### The problem
Put each line of the data below into a JSON list of strings, with one string per line and any blank lines omitted.

--- start of The records ---

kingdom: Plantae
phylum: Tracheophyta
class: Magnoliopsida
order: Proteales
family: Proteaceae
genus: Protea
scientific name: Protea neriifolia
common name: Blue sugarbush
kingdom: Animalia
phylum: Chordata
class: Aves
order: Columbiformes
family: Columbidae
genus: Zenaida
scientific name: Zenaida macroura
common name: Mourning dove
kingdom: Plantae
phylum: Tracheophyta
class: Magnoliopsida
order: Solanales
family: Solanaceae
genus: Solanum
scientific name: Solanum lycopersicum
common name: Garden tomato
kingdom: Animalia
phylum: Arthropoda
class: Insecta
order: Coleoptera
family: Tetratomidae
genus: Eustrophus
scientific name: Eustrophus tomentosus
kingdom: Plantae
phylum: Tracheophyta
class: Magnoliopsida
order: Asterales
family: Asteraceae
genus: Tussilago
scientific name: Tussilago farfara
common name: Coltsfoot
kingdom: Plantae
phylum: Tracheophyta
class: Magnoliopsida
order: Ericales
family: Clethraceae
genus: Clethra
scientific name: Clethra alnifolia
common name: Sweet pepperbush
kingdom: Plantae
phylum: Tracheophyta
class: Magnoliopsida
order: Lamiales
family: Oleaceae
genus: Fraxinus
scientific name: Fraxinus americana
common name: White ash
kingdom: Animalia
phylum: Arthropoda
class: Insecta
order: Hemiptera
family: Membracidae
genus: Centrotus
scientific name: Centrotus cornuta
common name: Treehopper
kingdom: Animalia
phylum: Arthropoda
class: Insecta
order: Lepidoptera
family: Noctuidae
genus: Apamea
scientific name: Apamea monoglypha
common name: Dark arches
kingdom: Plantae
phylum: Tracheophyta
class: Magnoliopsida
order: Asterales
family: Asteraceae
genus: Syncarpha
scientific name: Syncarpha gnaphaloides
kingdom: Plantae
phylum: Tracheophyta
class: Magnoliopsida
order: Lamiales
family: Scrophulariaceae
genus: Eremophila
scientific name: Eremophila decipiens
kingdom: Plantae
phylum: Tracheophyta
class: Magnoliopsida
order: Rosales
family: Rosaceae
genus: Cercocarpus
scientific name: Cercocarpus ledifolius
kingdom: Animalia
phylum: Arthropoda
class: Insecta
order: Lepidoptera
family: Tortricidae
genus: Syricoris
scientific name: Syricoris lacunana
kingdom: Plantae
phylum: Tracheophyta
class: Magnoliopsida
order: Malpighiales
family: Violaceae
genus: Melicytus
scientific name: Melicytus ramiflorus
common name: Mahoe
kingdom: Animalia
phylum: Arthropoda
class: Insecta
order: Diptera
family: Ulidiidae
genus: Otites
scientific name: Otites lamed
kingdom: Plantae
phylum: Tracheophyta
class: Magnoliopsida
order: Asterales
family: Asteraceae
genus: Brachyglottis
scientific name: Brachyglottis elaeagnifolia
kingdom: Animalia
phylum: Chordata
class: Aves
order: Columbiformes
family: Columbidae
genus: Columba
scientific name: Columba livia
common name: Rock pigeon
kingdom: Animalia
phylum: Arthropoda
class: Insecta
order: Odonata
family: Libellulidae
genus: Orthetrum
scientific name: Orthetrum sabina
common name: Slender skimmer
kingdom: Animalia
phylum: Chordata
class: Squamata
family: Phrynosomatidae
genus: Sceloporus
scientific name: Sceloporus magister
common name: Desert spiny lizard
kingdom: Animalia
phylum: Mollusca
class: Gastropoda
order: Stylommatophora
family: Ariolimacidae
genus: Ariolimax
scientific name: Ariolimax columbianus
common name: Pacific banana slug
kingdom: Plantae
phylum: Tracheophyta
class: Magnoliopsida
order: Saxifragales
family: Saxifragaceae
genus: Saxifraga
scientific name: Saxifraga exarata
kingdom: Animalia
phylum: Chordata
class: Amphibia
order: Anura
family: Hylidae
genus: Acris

--- end of The records ---

### Solution to the exercise
[
  "kingdom: Plantae",
  "phylum: Tracheophyta",
  "class: Magnoliopsida",
  "order: Proteales",
  "family: Proteaceae",
  "genus: Protea",
  "scientific name: Protea neriifolia",
  "common name: Blue sugarbush",
  "kingdom: Animalia",
  "phylum: Chordata",
  "class: Aves",
  "order: Columbiformes",
  "family: Columbidae",
  "genus: Zenaida",
  "scientific name: Zenaida macroura",
  "common name: Mourning dove",
  "kingdom: Plantae",
  "phylum: Tracheophyta",
  "class: Magnoliopsida",
  "order: Solanales",
  "family: Solanaceae",
  "genus: Solanum",
  "scientific name: Solanum lycopersicum",
  "common name: Garden tomato",
  "kingdom: Animalia",
  "phylum: Arthropoda",
  "class: Insecta",
  "order: Coleoptera",
  "family: Tetratomidae",
  "genus: Eustrophus",
  "scientific name: Eustrophus tomentosus",
  "kingdom: Plantae",
  "phylum: Tracheophyta",
  "class: Magnoliopsida",
  "order: Asterales",
  "family: Asteraceae",
  "genus: Tussilago",
  "scientific name: Tussilago farfara",
  "common name: Coltsfoot",
  "kingdom: Plantae",
  "phylum: Tracheophyta",
  "class: Magnoliopsida",
  "order: Ericales",
  "family: Clethraceae",
  "genus: Clethra",
  "scientific name: Clethra alnifolia",
  "common name: Sweet pepperbush",
  "kingdom: Plantae",
  "phylum: Tracheophyta",
  "class: Magnoliopsida",
  "order: Lamiales",
  "family: Oleaceae",
  "genus: Fraxinus",
  "scientific name: Fraxinus americana",
  "common name: White ash",
  "kingdom: Animalia",
  "phylum: Arthropoda",
  "class: Insecta",
  "order: Hemiptera",
  "family: Membracidae",
  "genus: Centrotus",
  "scientific name: Centrotus cornuta",
  "common name: Treehopper",
  "kingdom: Animalia",
  "phylum: Arthropoda",
  "class: Insecta",
  "order: Lepidoptera",
  "family: Noctuidae",
  "genus: Apamea",
  "scientific name: Apamea monoglypha",
  "common name: Dark arches",
  "kingdom: Plantae",
  "phylum: Tracheophyta",
  "class: Magnoliopsida",
  "order: Asterales",
  "family: Asteraceae",
  "genus: Syncarpha",
  "scientific name: Syncarpha gnaphaloides",
  "kingdom: Plantae",
  "phylum: Tracheophyta",
  "class: Magnoliopsida",
  "order: Lamiales",
  "family: Scrophulariaceae",
  "genus: Eremophila",
  "scientific name: Eremophila decipiens",
  "kingdom: Plantae",
  "phylum: Tracheophyta",
  "class: Magnoliopsida",
  "order: Rosales",
  "family: Rosaceae",
  "genus: Cercocarpus",
  "scientific name: Cercocarpus ledifolius",
  "kingdom: Animalia",
  "phylum: Arthropoda",
  "class: Insecta",
  "order: Lepidoptera",
  "family: Tortricidae",
  "genus: Syricoris",
  "scientific name: Syricoris lacunana",
  "kingdom: Plantae",
  "phylum: Tracheophyta",
  "class: Magnoliopsida",
  "order: Malpighiales",
  "family: Violaceae",
  "genus: Melicytus",
  "scientific name: Melicytus ramiflorus",
  "common name: Mahoe",
  "kingdom: Animalia",
  "phylum: Arthropoda",
  "class: Insecta",
  "order: Diptera",
  "family: Ulidiidae",
  "genus: Otites",
  "scientific name: Otites lamed",
  "kingdom: Plantae",
  "phylum: Tracheophyta",
  "class: Magnoliopsida",
  "order: Asterales",
  "family: Asteraceae",
  "genus: Brachyglottis",
  "scientific name: Brachyglottis elaeagnifolia",
  "kingdom: Animalia",
  "phylum: Chordata",
  "class: Aves",
  "order: Columbiformes",
  "family: Columbidae",
  "genus: Columba",
  "scientific name: Columba livia",
  "common name: Rock pigeon",
  "kingdom: Animalia",
  "phylum: Arthropoda",
  "class: Insecta",
  "order: Odonata",
  "family: Libellulidae",
  "genus: Orthetrum",
  "scientific name: Orthetrum sabina",
  "common name: Slender skimmer",
  "kingdom: Animalia",
  "phylum: Chordata",
  "class: Squamata",
  "family: Phrynosomatidae",
  "genus: Sceloporus",
  "scientific name: Sceloporus magister",
  "common name: Desert spiny lizard",
  "kingdom: Animalia",
  "phylum: Mollusca",
  "class: Gastropoda",
  "order: Stylommatophora",
  "family: Ariolimacidae",
  "genus: Ariolimax",
  "scientific name: Ariolimax columbianus",
  "common name: Pacific banana slug",
  "kingdom: Plantae",
  "phylum: Tracheophyta",
  "class: Magnoliopsida",
  "order: Saxifragales",
  "family: Saxifragaceae",
  "genus: Saxifraga",
  "scientific name: Saxifraga exarata",
  "kingdom: Animalia",
  "phylum: Chordata",
  "class: Amphibia",
  "order: Anura",
  "family: Hylidae",
  "genus: Acris"
]